*** Opening Provided data ***

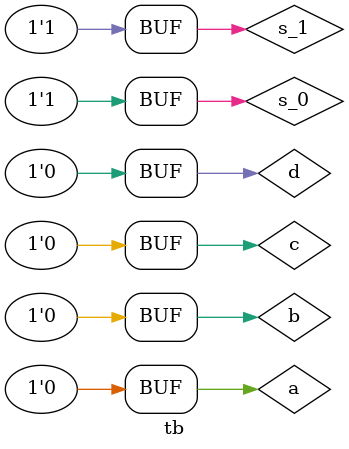
<source format=v>
module tb;
reg a,b,c,d,s_0, s_1;
wire y;
mux2 a1(.a(a),.b(b),.c(c),.d(d),.s_0(s_0),.s_1(s_1),.y(y));

initial begin 
$dumpfile("abc.vcd");
$dumpvars(0,tb);
end

initial begin 
$monitor (a,b,c,d,s_1, s_0, y);

a=1'b0;
b=1'b1;
c=1'b0;
d=1'b1;
s_0=1'b0;
s_1=1'b0;
#10

a=1'b1;
b=1'b0;
c=1'b1;
d=1'b0;
s_0=1'b0;
s_1=1'b1;
#10
a=1'b0;
b=1'b0;
c=1'b1;
d=1'b0;
s_0=1'b1;
s_1=1'b0;
#10
a=1'b0;
b=1'b0;
c=1'b1;
d=1'b0;
s_0=1'b1;
s_1=1'b1;
#10
a=1'b0;
b=1'b0;
c=1'b0;
d=1'b0;
s_0=1'b1;
s_1=1'b1;
end
endmodule
</source>
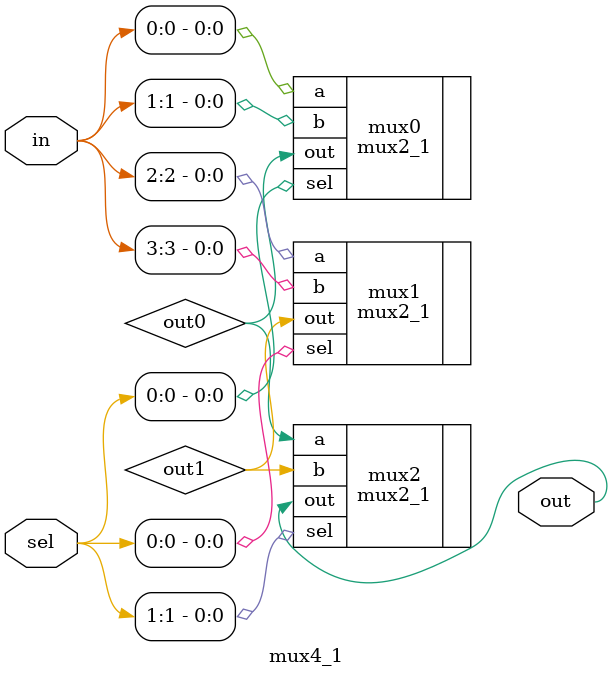
<source format=v>
module mux4_1 (
  input wire [3:0] in,
  input wire [1:0] sel,
  output wire out
);

  wire out0, out1;

  mux2_1 mux0 (
    .a(in[0]),
    .b(in[1]),
    .sel(sel[0]),
    .out(out0)
  );

  mux2_1 mux1 (
    .a(in[2]),
    .b(in[3]),
    .sel(sel[0]),
    .out(out1)
  );

  mux2_1 mux2 (
    .a(out0),
    .b(out1),
    .sel(sel[1]),
    .out(out)
  );

endmodule
</source>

*** Closing Provided data ***

* [Assigned task] Above are the entries; write them out again exactly, omitting the pictures.

* [Solution to this task]
<source format=v>
module tb;
reg a,b,c,d,s_0, s_1;
wire y;
mux2 a1(.a(a),.b(b),.c(c),.d(d),.s_0(s_0),.s_1(s_1),.y(y));

initial begin 
$dumpfile("abc.vcd");
$dumpvars(0,tb);
end

initial begin 
$monitor (a,b,c,d,s_1, s_0, y);

a=1'b0;
b=1'b1;
c=1'b0;
d=1'b1;
s_0=1'b0;
s_1=1'b0;
#10

a=1'b1;
b=1'b0;
c=1'b1;
d=1'b0;
s_0=1'b0;
s_1=1'b1;
#10
a=1'b0;
b=1'b0;
c=1'b1;
d=1'b0;
s_0=1'b1;
s_1=1'b0;
#10
a=1'b0;
b=1'b0;
c=1'b1;
d=1'b0;
s_0=1'b1;
s_1=1'b1;
#10
a=1'b0;
b=1'b0;
c=1'b0;
d=1'b0;
s_0=1'b1;
s_1=1'b1;
end
endmodule
</source>
<source format=v>
module mux4_1 (
  input wire [3:0] in,
  input wire [1:0] sel,
  output wire out
);

  wire out0, out1;

  mux2_1 mux0 (
    .a(in[0]),
    .b(in[1]),
    .sel(sel[0]),
    .out(out0)
  );

  mux2_1 mux1 (
    .a(in[2]),
    .b(in[3]),
    .sel(sel[0]),
    .out(out1)
  );

  mux2_1 mux2 (
    .a(out0),
    .b(out1),
    .sel(sel[1]),
    .out(out)
  );

endmodule
</source>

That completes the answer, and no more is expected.